Another time Specs got me a job with this group led by Oscar Pettiford — Oscar on bass, Stan Getz on saxophone and the piano player was a local guy named Jimmy Golden from Philadelphia. But Pettiford had a reputation for smacking people if he didn’t like what you were playing, and I’m scared to death, anyhow. But Specs said, “Go do it, you can do it, don’t worry about it.” I think Stan Getz also felt it because he comes over, puts his arm around me and said, “Man, don’t worry about Oscar, Oscar just gets a little crazy about drummers sometimes.”

It didn’t come to that. But 20 years later I’m in the airport, and I ran into Stan Getz and I said, “Stan, you remember that time I played with you and Pettiford in Philadelphia?” He said, “Of course I remember.” Now he always had an unbelievable sense of humor, and I had just opened myself up for this. Stan said, “Of course I remember that. That was the worst shit I ever heard in my life.” [laughter]

But anyway, Specs Wright sending me on gigs around Philadelphia put me in those positions and put confidence in me to play with these people because I thought I didn’t belong with them.

Work item:
In the jazz recollection, who was the piano player in the group led by Oscar Pettiford?

Records:
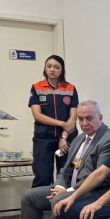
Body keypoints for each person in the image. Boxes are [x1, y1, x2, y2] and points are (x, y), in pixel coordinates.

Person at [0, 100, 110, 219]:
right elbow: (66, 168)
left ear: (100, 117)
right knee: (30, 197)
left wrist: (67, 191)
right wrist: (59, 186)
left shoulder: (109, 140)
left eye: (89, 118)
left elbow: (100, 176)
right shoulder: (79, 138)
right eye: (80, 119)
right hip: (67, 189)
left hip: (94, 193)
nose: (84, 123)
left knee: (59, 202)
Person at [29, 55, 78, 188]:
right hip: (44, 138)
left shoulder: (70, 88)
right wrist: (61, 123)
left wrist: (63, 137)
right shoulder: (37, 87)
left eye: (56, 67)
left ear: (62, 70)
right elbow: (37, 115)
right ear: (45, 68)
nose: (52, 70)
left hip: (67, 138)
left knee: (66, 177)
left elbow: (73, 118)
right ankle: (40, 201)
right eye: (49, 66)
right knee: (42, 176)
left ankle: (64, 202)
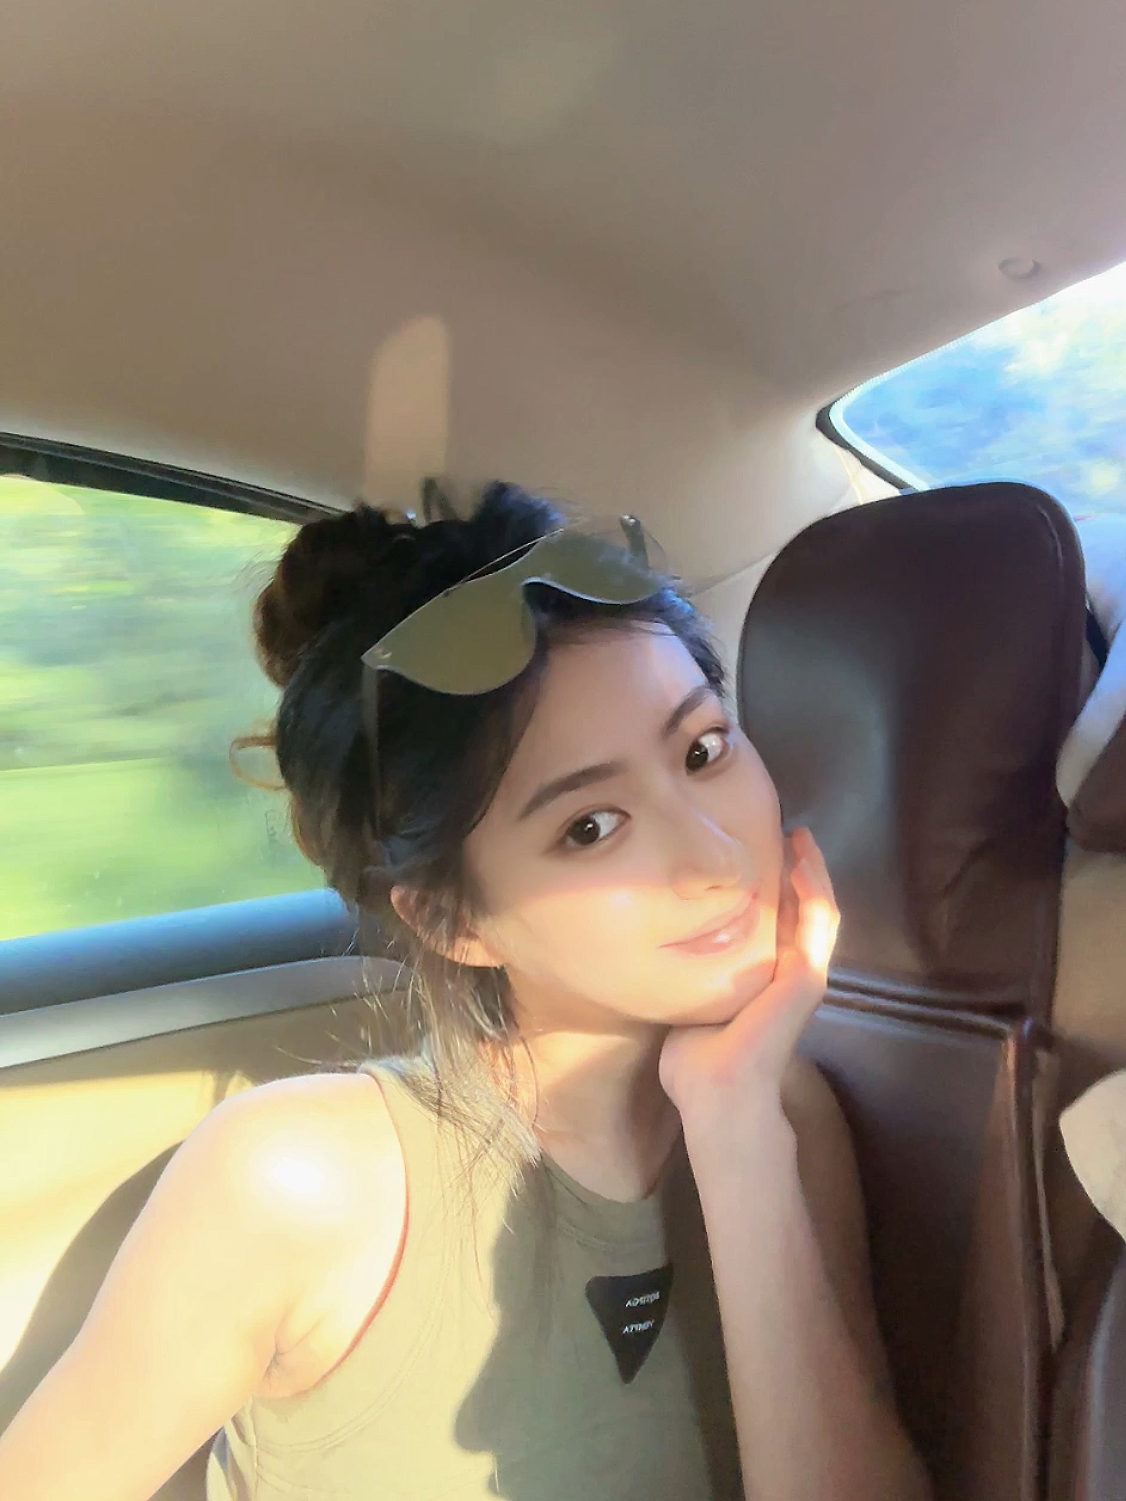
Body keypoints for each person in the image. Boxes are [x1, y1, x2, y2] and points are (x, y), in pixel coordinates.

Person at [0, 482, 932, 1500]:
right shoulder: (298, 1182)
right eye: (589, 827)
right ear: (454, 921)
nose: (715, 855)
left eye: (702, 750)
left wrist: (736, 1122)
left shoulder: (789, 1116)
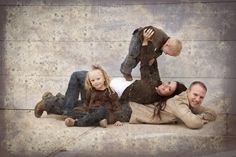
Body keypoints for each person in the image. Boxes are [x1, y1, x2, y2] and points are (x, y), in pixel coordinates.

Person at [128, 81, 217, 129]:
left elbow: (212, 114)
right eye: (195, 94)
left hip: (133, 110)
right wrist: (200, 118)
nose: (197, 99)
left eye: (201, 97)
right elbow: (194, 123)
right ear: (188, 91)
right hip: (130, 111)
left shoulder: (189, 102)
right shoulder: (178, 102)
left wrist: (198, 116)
--
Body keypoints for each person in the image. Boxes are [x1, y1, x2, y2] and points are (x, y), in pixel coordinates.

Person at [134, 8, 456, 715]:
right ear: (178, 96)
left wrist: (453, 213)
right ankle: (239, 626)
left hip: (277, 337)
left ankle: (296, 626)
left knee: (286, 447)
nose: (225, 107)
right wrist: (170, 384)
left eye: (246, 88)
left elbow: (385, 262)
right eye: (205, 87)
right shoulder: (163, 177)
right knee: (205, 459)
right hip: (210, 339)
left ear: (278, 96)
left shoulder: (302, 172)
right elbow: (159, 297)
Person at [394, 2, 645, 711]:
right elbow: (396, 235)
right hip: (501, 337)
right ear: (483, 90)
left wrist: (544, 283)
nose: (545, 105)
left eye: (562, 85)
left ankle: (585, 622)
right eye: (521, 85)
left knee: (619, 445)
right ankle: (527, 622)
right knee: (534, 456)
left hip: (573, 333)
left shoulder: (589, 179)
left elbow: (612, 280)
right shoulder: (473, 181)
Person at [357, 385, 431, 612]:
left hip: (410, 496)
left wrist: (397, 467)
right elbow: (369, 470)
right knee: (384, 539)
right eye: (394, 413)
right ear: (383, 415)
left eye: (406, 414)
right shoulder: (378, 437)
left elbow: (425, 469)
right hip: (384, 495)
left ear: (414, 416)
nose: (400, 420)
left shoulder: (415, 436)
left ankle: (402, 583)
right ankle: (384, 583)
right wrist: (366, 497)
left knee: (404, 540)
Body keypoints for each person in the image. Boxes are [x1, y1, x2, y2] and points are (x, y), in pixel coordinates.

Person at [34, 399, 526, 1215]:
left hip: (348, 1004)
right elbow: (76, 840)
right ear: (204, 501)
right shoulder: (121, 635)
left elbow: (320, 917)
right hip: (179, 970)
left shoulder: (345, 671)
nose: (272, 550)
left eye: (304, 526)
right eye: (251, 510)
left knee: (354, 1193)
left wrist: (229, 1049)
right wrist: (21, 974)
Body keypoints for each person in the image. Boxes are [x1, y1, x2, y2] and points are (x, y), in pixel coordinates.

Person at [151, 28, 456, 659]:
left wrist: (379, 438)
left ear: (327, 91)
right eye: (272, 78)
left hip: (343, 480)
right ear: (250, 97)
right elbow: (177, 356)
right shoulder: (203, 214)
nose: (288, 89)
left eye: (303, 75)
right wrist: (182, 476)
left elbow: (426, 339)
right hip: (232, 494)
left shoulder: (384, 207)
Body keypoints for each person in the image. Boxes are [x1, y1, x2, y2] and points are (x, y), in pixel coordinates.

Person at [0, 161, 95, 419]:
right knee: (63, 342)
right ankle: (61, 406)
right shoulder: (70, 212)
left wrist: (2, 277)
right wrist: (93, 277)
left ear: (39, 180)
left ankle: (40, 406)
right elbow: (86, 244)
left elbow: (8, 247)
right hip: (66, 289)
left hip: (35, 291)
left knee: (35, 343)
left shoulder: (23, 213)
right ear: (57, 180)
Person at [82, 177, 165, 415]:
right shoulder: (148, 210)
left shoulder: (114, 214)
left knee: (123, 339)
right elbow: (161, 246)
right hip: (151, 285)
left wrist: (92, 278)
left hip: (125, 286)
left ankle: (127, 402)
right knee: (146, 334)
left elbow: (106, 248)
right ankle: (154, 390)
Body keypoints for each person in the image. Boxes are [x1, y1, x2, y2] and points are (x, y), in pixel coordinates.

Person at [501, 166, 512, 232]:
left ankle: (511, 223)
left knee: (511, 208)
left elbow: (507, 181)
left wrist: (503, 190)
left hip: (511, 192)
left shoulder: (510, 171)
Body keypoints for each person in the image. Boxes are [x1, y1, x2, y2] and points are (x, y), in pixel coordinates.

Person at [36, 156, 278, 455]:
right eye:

Response area:
Jimmy Golden, a local musician from Philadelphia.